**Stored records**.
== Segment start ==

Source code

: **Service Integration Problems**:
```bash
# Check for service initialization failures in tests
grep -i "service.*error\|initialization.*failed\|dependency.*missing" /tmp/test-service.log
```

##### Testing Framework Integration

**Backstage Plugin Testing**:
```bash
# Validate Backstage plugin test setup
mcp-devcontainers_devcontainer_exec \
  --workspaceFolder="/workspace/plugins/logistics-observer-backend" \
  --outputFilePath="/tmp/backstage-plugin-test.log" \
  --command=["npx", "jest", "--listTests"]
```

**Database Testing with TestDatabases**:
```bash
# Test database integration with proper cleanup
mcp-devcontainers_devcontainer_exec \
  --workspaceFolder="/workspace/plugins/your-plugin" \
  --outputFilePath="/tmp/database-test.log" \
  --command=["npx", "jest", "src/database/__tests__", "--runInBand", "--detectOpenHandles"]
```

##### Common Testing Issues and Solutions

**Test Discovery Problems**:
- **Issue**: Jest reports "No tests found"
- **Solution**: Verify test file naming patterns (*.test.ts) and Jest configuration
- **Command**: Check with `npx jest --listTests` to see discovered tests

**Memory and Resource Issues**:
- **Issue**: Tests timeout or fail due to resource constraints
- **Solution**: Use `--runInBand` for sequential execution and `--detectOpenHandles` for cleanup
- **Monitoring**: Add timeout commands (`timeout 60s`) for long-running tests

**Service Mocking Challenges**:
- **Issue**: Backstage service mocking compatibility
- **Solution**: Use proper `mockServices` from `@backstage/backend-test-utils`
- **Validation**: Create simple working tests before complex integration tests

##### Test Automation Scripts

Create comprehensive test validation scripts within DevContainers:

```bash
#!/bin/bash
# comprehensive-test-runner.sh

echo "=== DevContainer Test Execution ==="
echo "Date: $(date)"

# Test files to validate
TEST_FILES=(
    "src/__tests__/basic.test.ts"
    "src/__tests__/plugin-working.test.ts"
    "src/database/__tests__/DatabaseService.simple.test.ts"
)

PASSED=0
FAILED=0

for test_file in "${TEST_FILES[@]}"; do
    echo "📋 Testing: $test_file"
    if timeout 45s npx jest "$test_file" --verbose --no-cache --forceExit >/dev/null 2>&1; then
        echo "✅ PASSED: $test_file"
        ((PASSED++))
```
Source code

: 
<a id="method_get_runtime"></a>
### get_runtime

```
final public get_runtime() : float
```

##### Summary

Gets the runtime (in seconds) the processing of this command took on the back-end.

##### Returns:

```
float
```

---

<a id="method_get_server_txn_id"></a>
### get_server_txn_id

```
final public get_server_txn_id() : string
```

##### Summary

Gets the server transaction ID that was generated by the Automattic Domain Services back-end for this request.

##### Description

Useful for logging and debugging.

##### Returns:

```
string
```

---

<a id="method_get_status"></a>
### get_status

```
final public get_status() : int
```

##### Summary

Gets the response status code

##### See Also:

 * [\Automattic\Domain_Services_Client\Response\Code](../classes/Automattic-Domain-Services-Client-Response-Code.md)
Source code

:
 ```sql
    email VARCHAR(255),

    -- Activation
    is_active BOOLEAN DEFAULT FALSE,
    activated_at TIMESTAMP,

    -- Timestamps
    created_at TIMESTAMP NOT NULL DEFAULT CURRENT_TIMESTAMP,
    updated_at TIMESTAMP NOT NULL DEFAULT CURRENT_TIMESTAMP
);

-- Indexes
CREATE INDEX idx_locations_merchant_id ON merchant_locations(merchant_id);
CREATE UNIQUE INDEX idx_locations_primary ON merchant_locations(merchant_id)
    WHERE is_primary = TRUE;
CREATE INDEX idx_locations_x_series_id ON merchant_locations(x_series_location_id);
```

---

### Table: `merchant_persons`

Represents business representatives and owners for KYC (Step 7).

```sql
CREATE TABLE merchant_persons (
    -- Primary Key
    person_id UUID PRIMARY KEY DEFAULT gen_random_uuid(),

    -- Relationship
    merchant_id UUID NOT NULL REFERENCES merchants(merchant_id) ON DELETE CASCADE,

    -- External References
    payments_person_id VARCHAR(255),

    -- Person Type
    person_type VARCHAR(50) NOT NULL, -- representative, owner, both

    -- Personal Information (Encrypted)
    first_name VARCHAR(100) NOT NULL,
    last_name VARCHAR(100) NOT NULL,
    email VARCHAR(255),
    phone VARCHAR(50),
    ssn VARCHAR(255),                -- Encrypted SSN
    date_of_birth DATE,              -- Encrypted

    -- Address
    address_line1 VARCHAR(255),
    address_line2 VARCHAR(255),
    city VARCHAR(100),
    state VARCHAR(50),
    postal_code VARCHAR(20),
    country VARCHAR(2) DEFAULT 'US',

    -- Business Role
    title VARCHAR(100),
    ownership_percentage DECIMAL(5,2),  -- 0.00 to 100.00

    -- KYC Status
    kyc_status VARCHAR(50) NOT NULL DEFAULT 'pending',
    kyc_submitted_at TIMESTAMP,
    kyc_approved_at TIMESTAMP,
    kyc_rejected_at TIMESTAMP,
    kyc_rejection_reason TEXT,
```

== Segment end ==

**Required work**. The lines above that hold the word "runInBand" are the ones to copy.

**Result of the task**.
  --command=["npx", "jest", "src/database/__tests__", "--runInBand", "--detectOpenHandles"]
- **Solution**: Use `--runInBand` for sequential execution and `--detectOpenHandles` for cleanup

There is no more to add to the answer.